Passage shown:
= = = = = = =
View attachment 804221

The Bayerns are rather short and wide battleships, so made for short ops - ideal for the MTO. Would we see the Italians lengthen the bows and replace the machinery in order to take these 21 knot ships to over 25 knots to sail alongside the modernized Cavours and Dorias? What about extending the stern to improve the Speed/length ratio? And lastly, thoughts on adding speed-killing buldges? The Italians skipped that on other dreadnought modernizations. Here's a British Revenge class in the 1940s. Shows bulges and AA.

View attachment 804440

Of course we must set aside our contrarian tendencies that are now shouting that there's no way Britain, France, USA or even Japan would allow Italy to get Germany's super dreadnoughts in the Treaty of Versailles and later WNT. I chose Italy as they're the nation where 15" armed ships would be a big impact on their otherwise 12" armed interwar battlefleet. The question here isn't if Italy getting the Bayerns is feasible, but if they would be useful in WW2.
= = = = = = =
Extracted data:
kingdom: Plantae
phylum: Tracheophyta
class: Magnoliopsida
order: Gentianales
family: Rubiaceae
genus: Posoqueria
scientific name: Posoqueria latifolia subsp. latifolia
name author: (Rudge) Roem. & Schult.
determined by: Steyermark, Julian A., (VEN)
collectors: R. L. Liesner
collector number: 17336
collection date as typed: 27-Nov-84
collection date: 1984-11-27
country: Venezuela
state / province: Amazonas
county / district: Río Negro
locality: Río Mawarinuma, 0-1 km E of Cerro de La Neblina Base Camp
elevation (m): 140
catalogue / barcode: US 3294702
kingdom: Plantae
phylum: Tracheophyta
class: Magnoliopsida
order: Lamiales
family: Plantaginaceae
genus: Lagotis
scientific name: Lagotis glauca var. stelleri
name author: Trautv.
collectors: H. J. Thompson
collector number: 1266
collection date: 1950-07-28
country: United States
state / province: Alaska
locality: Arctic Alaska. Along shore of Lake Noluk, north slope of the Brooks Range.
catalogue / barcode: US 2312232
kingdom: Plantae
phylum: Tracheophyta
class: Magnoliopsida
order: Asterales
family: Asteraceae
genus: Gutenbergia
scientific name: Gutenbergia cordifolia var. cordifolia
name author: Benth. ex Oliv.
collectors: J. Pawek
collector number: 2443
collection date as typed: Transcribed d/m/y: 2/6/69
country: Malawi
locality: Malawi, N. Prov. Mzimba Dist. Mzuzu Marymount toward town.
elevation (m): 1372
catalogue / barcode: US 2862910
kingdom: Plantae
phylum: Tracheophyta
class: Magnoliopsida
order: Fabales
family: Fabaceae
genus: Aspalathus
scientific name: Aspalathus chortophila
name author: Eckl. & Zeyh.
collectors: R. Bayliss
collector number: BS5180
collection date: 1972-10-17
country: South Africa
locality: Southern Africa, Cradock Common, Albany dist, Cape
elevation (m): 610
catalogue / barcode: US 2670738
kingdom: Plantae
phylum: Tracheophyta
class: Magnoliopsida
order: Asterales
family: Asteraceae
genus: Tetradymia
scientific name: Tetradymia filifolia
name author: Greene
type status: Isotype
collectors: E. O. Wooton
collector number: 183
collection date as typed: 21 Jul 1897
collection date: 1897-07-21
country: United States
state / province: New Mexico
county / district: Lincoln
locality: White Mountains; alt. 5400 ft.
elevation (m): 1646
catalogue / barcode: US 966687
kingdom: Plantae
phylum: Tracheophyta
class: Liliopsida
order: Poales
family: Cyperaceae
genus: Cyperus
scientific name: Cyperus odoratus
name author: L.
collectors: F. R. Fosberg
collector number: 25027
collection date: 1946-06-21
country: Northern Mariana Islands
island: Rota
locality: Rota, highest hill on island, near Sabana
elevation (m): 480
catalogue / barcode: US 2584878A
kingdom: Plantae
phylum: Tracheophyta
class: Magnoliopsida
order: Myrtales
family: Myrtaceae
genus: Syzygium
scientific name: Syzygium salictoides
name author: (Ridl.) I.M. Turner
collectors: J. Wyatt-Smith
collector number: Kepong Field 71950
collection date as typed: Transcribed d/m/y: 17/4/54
= = = = = = =
What this exercise asks:
1) In the post about the Bayern battleships, what top speed is given for these ships before any modernization?
2) Write out everything in the post about the Bayern battleships from "The Bayerns are" down to "bulges and AA.".
The material has no connection to the post about the Bayern battleships.

The responses:
1) 21 knots.

2)
The Bayerns are rather short and wide battleships, so made for short ops - ideal for the MTO. Would we see the Italians lengthen the bows and replace the machinery in order to take these 21 knot ships to over 25 knots to sail alongside the modernized Cavours and Dorias? What about extending the stern to improve the Speed/length ratio? And lastly, thoughts on adding speed-killing buldges? The Italians skipped that on other dreadnought modernizations. Here's a British Revenge class in the 1940s. Shows bulges and AA.